START Data to use
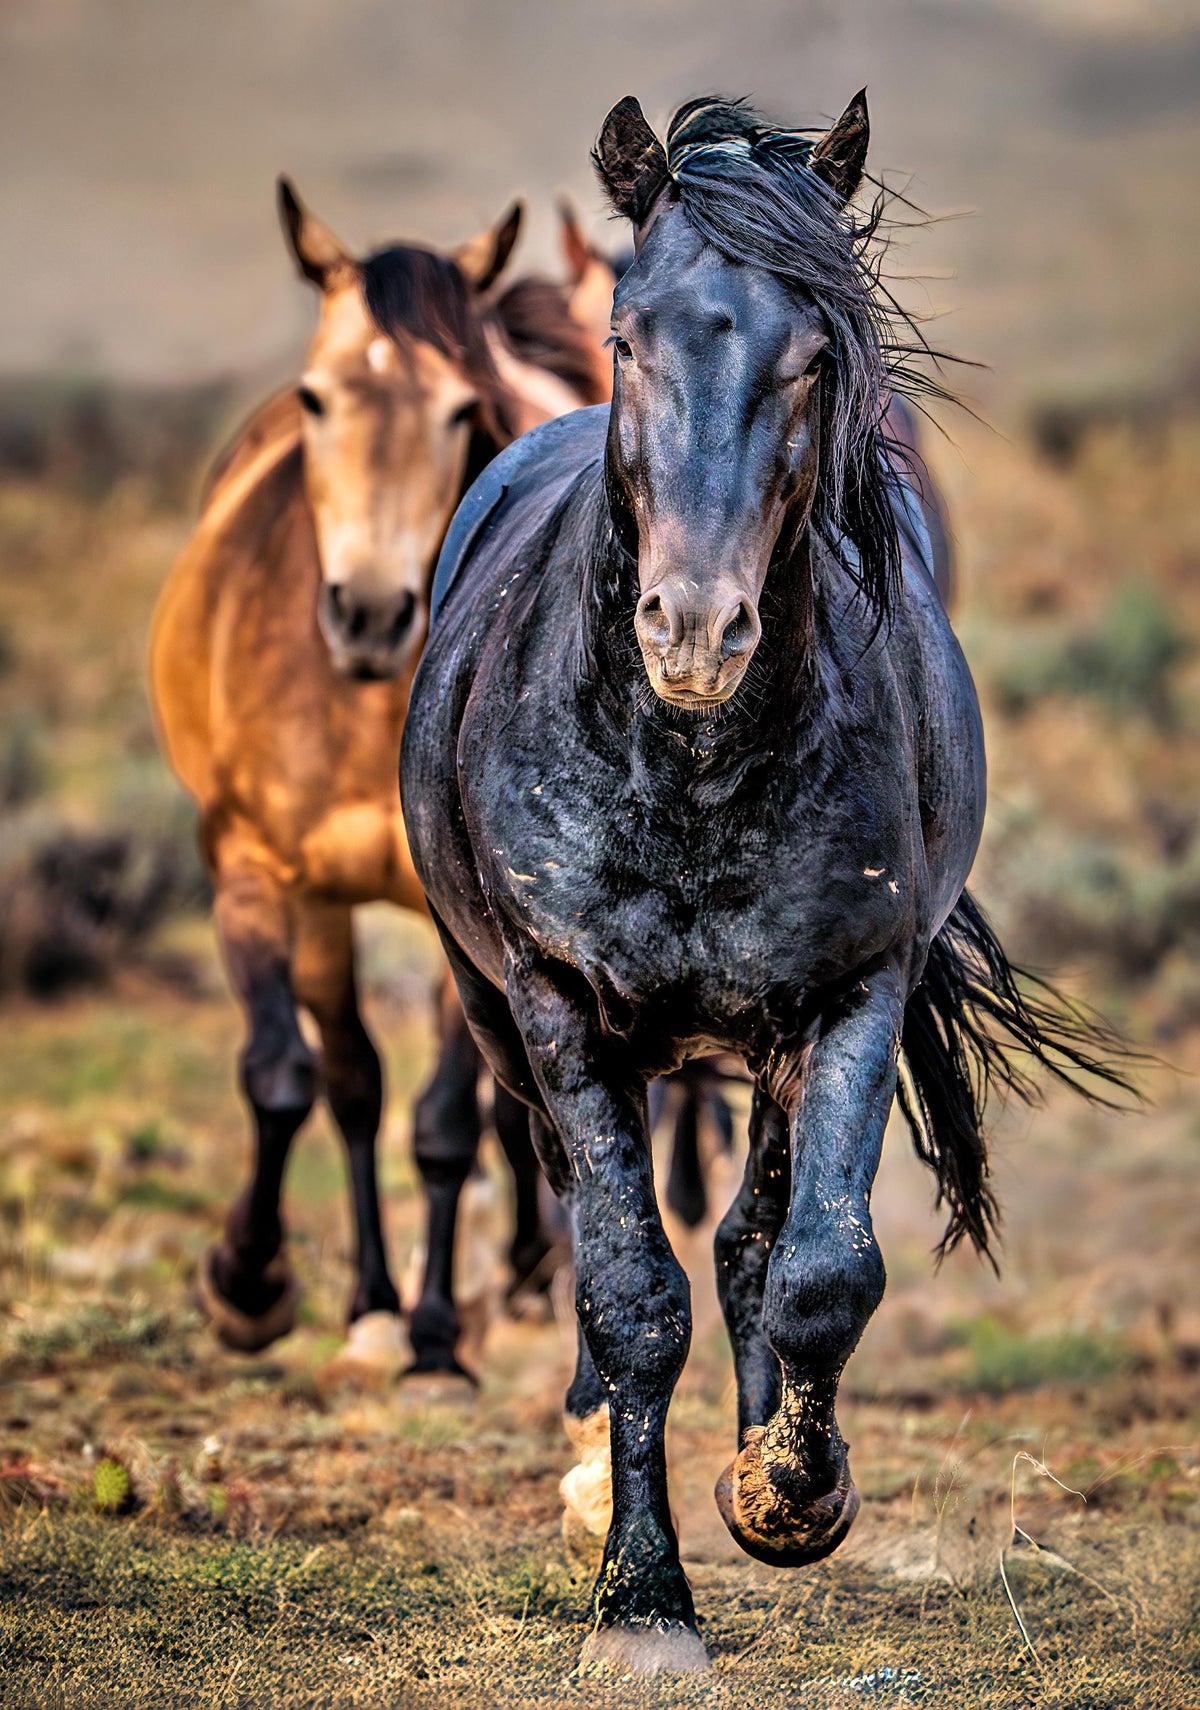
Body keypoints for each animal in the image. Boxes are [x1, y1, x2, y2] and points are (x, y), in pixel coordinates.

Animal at [150, 181, 615, 1380]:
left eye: (459, 411)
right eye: (316, 400)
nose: (368, 611)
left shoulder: (469, 908)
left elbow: (449, 1123)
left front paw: (438, 1336)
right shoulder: (257, 871)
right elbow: (291, 1077)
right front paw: (249, 1283)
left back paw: (527, 1274)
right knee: (353, 1083)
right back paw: (372, 1297)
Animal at [401, 91, 1132, 1671]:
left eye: (813, 355)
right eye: (631, 339)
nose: (693, 627)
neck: (688, 768)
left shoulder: (851, 994)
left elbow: (816, 1271)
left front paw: (790, 1490)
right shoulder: (559, 1005)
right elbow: (628, 1286)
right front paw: (641, 1599)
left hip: (767, 1045)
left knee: (751, 1242)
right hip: (505, 1025)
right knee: (582, 1211)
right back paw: (583, 1471)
END Data to use
__Exercise aim__.
Filter the records down to the lines containing the word "back", and copy those.

__Task answer__.
left back paw: (527, 1274)
right back paw: (372, 1297)
right back paw: (583, 1471)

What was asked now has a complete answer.